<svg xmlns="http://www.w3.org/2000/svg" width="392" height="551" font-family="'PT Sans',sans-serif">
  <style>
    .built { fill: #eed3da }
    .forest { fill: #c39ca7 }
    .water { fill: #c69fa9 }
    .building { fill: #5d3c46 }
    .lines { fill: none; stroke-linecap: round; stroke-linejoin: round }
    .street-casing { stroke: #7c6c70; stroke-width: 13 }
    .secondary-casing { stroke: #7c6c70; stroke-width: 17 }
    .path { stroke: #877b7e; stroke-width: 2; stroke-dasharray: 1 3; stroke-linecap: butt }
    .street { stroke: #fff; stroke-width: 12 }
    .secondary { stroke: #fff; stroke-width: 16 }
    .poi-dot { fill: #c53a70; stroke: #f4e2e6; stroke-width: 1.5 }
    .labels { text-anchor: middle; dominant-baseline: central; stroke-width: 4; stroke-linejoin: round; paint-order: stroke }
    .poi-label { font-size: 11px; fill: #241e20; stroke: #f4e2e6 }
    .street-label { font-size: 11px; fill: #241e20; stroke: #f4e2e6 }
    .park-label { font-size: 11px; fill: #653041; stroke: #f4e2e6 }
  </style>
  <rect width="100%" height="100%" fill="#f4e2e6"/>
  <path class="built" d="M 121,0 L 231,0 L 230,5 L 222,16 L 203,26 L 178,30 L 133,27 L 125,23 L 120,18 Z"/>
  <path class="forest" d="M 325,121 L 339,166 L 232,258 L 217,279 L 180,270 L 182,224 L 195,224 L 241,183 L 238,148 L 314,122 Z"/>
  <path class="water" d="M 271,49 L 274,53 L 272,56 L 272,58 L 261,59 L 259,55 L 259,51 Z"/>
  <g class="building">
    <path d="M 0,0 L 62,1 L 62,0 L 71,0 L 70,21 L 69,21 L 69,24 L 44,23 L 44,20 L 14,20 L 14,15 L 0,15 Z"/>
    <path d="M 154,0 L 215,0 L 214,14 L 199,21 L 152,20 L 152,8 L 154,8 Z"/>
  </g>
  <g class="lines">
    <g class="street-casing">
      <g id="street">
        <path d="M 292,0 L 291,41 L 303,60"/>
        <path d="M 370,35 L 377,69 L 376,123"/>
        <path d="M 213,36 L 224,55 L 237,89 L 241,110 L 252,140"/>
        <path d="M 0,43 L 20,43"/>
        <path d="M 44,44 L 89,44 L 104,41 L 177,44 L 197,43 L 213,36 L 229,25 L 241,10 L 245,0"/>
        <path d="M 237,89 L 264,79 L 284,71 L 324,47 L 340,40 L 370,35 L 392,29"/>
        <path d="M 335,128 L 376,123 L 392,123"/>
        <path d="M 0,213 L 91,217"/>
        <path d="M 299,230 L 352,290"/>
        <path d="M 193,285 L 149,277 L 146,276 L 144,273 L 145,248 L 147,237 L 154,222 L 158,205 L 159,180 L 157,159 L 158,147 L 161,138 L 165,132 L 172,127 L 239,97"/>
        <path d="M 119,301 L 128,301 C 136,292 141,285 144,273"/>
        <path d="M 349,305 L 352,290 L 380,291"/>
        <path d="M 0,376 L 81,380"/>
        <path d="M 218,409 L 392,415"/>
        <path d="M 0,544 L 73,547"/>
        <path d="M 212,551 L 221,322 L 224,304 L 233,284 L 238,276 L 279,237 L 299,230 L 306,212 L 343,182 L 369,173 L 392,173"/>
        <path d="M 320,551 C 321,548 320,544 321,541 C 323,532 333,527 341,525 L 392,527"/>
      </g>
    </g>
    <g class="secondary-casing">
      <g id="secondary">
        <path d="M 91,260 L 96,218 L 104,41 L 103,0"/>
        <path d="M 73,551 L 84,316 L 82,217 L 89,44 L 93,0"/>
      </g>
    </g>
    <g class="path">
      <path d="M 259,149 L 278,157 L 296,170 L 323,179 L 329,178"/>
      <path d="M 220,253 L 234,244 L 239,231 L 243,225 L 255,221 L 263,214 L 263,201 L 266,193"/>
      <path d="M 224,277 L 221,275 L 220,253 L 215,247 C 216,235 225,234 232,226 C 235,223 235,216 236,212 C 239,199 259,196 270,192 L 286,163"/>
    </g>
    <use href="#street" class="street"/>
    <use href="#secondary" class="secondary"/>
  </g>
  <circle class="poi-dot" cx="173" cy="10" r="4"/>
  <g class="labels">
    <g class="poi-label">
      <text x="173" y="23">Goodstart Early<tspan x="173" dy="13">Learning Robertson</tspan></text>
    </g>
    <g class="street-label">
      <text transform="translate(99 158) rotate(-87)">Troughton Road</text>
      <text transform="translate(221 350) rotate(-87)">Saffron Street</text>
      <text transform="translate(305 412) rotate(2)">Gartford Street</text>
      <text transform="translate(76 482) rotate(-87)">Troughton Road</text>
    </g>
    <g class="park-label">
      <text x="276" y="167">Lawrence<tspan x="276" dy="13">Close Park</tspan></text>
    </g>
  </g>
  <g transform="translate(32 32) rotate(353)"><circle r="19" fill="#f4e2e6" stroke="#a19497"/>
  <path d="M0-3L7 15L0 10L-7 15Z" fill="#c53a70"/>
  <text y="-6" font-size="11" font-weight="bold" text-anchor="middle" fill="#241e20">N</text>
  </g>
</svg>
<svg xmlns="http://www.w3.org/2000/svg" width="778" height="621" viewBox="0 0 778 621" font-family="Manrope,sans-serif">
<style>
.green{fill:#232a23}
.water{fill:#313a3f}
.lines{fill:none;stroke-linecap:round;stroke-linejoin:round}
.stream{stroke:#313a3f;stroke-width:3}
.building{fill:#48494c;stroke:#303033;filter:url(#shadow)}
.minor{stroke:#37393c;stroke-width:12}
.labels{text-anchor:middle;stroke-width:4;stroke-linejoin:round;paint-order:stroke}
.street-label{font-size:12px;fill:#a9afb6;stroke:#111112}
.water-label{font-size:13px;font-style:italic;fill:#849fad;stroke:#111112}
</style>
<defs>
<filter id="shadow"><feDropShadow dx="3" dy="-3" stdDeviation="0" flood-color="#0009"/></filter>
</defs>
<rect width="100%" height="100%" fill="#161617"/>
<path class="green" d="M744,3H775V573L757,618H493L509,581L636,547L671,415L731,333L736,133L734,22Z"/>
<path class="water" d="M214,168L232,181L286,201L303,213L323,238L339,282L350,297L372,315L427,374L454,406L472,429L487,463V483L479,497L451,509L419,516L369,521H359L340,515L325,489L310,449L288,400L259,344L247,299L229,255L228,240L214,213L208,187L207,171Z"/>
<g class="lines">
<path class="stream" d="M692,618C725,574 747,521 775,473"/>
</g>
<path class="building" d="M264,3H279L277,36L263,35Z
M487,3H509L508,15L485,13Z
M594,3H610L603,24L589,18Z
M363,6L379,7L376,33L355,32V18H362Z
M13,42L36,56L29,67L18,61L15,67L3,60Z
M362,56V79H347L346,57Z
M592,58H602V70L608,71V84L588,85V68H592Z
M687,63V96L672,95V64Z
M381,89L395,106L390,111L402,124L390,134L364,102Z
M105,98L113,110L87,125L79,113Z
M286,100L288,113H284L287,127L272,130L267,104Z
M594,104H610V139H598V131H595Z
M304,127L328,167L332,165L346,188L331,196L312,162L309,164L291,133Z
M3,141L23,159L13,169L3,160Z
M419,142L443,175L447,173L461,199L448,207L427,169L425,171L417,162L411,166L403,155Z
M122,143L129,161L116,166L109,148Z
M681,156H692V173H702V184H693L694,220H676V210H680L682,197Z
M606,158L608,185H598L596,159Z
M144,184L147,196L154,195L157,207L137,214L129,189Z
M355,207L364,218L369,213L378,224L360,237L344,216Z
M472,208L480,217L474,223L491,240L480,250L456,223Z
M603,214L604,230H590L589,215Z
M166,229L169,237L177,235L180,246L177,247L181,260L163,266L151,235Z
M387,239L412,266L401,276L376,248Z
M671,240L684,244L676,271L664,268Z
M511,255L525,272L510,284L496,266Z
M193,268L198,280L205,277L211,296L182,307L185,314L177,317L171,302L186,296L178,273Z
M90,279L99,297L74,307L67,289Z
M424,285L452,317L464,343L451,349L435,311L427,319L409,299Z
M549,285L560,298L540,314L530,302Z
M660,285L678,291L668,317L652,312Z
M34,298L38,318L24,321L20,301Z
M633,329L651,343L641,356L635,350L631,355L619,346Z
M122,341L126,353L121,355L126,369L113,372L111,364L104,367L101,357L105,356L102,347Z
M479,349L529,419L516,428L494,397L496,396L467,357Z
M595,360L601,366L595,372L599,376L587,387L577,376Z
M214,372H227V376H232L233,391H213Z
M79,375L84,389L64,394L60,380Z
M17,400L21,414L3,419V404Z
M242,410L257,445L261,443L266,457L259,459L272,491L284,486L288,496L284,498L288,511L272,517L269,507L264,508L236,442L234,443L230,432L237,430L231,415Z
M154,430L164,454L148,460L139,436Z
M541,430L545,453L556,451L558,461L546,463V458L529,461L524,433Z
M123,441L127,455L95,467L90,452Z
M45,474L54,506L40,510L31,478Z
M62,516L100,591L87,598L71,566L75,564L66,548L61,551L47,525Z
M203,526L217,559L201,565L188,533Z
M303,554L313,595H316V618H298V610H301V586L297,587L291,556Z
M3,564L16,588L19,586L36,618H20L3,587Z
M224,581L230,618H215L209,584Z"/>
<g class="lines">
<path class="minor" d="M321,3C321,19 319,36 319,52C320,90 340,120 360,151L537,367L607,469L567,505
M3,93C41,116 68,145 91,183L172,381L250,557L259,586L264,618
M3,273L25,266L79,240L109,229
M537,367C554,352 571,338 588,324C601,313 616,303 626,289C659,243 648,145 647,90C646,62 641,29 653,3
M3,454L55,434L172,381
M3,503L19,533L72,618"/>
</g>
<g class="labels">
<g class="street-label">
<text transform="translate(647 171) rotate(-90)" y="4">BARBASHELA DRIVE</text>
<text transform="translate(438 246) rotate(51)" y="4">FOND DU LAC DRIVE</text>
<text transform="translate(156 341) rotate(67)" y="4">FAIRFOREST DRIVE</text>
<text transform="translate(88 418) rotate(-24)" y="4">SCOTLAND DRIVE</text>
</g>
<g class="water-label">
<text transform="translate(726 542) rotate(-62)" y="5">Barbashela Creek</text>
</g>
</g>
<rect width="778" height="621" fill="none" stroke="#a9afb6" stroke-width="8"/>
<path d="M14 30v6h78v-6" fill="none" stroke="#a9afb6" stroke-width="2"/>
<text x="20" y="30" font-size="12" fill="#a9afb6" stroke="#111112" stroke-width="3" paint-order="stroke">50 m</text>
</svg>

============================================================

State how many lines in the listing above contain the string "shadow". Include no other words.

2